Even if the financial conflicts could be managed, how well would we be served by a cadre of bioethicists working in corporate boardrooms? Political scientists have written about the phenomenon of ‘regulatory capture’, in which bureaucrats become tools for the industry they are supposed to be regulating, because they are dependent on industry representatives for funding, career advancement or professional respect. Bioethicists are often in the same position – not just in corporate boardrooms but also in hospitals, medical schools and research institutes. As Fukuyama points out, they are expected to put the brakes on questionable biomedical activities, but the people they are supposed to be watching are often richer, more powerful and more widely respected than they are. If being consulted by Nobel laureates, Nasa scientists and corporate CEOs becomes a mark of prestige in the bioethics community and a step on the career ladder, bioethicists will be little more than eunuchs in the corporate harem.

Perhaps the new breed of corporate bioethicist will be able to whisper an occasional bit of prudent advice in the sultan’s ear. But anyone with a financial interest in being an adviser to the rich and powerful also has an interest in avoiding anything more serious than the occasional whisper. My friends who do this sort of corporate work assure me that they could give me many examples of the unethical practices their wise advice has eliminated or thwarted if only their confidentiality agreements with industry would permit it. Perhaps. I only know that I have never read an industry-funded ethics article that is critical of the industry that funded it.

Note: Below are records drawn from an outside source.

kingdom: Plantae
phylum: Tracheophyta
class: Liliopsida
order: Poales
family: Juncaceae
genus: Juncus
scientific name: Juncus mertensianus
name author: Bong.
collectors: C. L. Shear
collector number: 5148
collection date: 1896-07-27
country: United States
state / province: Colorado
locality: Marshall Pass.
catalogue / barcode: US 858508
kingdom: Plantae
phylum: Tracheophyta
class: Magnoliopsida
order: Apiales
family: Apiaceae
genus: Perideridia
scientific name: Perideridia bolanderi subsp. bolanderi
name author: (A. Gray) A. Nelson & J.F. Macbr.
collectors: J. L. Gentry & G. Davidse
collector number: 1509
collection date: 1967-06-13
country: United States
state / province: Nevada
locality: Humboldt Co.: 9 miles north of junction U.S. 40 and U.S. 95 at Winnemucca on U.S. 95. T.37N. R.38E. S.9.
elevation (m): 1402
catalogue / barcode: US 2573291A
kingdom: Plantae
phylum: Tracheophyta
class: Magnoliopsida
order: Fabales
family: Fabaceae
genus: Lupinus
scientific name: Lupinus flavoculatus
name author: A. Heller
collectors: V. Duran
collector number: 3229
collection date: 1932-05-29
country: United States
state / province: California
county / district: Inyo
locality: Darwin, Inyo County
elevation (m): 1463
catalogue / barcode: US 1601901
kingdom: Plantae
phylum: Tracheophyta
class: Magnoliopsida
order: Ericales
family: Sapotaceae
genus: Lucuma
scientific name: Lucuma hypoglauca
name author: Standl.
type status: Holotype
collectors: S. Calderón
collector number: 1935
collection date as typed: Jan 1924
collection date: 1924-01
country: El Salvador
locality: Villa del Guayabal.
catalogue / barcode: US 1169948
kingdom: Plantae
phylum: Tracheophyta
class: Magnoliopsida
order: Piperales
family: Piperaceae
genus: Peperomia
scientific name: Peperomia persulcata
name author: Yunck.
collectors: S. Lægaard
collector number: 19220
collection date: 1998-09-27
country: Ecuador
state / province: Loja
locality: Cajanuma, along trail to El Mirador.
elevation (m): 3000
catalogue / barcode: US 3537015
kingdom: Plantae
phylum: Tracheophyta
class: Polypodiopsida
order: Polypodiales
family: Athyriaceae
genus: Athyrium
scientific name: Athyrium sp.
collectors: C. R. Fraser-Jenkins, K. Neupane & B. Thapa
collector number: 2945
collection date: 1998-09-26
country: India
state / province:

It is possible to spend your days with like-minded colleagues from all manner of academic and clinical backgrounds, trying to make sense of some of the most intractable human problems, from illness and mortality to injustice and insanity. At its best, the work can be intellectually thrilling, and many of the people doing it are generous and welcoming. Yet in some quarters the field seems to be gradually transforming itself into a professional class of moral experts whose primary job is to advise others how to behave: a medically knowledgeable, media-savvy, academic-corporate wing of the advice industry. The problem is that professional expertise is granted not only by what the expert knows, but by what institutional position the expert holds. The growth of other new professional experts in the late 19th and early 20th centuries – psychiatrists, clinical psychologists, social workers, guidance counsellors, probation officers – was marked not merely by (often modest) developments in scholarly knowledge, but by institutional positions that formalised such expertise and gave the experts a measure of bureaucratic authority. What is new about the rise of professional bioethics is not what bioethicists claim to know (regulations, law, a scholarly literature, a medical vocabulary) but the bureaucratic authority they are being given in the larger social system – as hospital ethicists, expert witnesses, private consultants, research review board administrators, policy analysts and government advisers. And it is precisely because of this wider public authority that bioethicists are being financially tempted by industry.

Americans distrust authority, as foreign observers from Tocqueville onwards have observed, but we admire money and expertise. When public authority collapses, paid experts emerge to fill the gaps. The decline of the family has been countered by the rise of child-care experts, the decline of the clergy with the rise of counsellors and self-help authors. New experts flourish in the marketplace, others fade away. Perhaps bioethics, like medicine, will be able to sustain some measure of public credibility despite market forces, but it has far less history to draw on. Bioethics rests on a thin layer of public trust that can easily be shattered. Full-disclosure policies may help that process along. Once bioethics becomes publicly identified as a tool for industry, its practitioners may face a choice between going back to their old jobs in the philosophy department or signing up for new corporate positions as risk managers and compliance officers.